Because this was a huge productivity problem for a key employee, we solved it by buying her a new laptop this past summer. But what about the old laptop? It ended up on a shelf in my office. It’s a good machine: 1.7GHz Pentium M processor, 1400×1050 14-inch screen, 60GB hard drive, lots of RAM, DVD player, two batteries. Physically, it’s in great shape. It’s a shame not to put that laptop back into service.
It so happened that I currently need a Windows laptop for a specific project. I pulled the Latitude off the shelf yesterday morning, scurried around to find its power supply brick (which was buried) and decided to clean it up. This shouldn’t take long, I thought.
Big mistake, at least in terms of it being easy. After many hours of scrubbing, uninstalling software (the previous user had installed every free browser toolbar known to humanity) and running Microsoft Update a few dozen times, the machine was working. Sort of. It was still incredibly slow, and the browser still was being hijacked by adware.
I ran an anti-virus check, and it discovered oodles of infestations. Dozens. Most of which the Sophos software could delete. However, there were four that it couldn’t destroy. Two of them were instances of the Virtum-Gen trojan. The other two were spyware, called ClickStream and Virtumondo. As the saying goes, I tried scrubbing, I tried soaking, nothing seemed to help.
To make a long story short, after fighting with the malware last night for several hours, I’d had enough. It’s one thing to have a “project” laptop on my desk, and keep running Microsoft Update and rebooting while I do other work on my own machine. That’s not hard. It’s another to focus intensively on removing spyware and viruses. That takes a lot of time, patience and concentration, none of which this project could justify.

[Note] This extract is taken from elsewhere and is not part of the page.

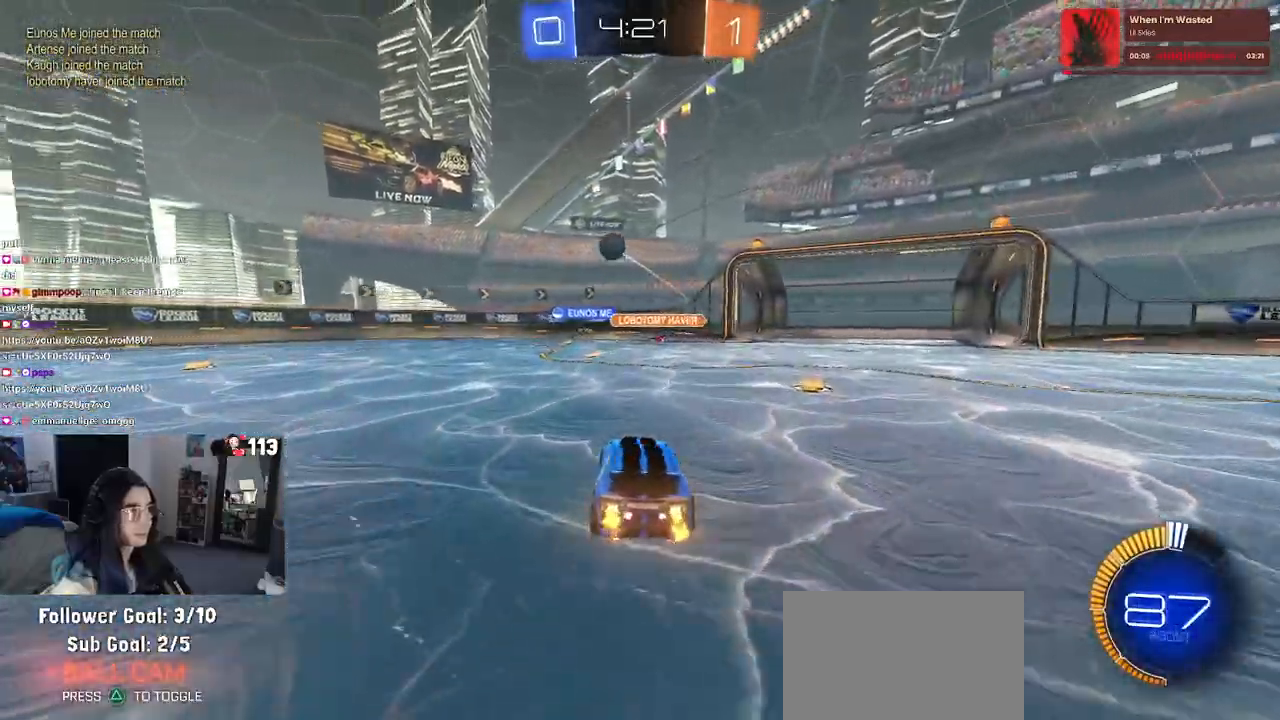
{"buttons": [], "left_stick": "left", "right_stick": "center", "events": [[17, "SQUARE", "down"], [117, "SQUARE", "up"]]}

So, this morning I blew away the Latitude’s hard drive and installed a clean copy of Windows XP Professional. I hadn’t wanted to do this, since there were applications on the Latitude that I wanted to keep. However, at some point you just have to admit defeat and cut your losses.
The installation process for Win XP Pro itself was interminable. It’s been a while since I last did this, and I’d forgotten how long it takes. The installation disc I had was pre-Service Pack level, and it’s taken many hours to install Windows, add the service packs, and apply all the updates and security patches. But now, at least I have a cleanly configured Windows laptop that’s not infected, and runs fast, fast, fast.
I’m glad I don’t fix PCs for a living.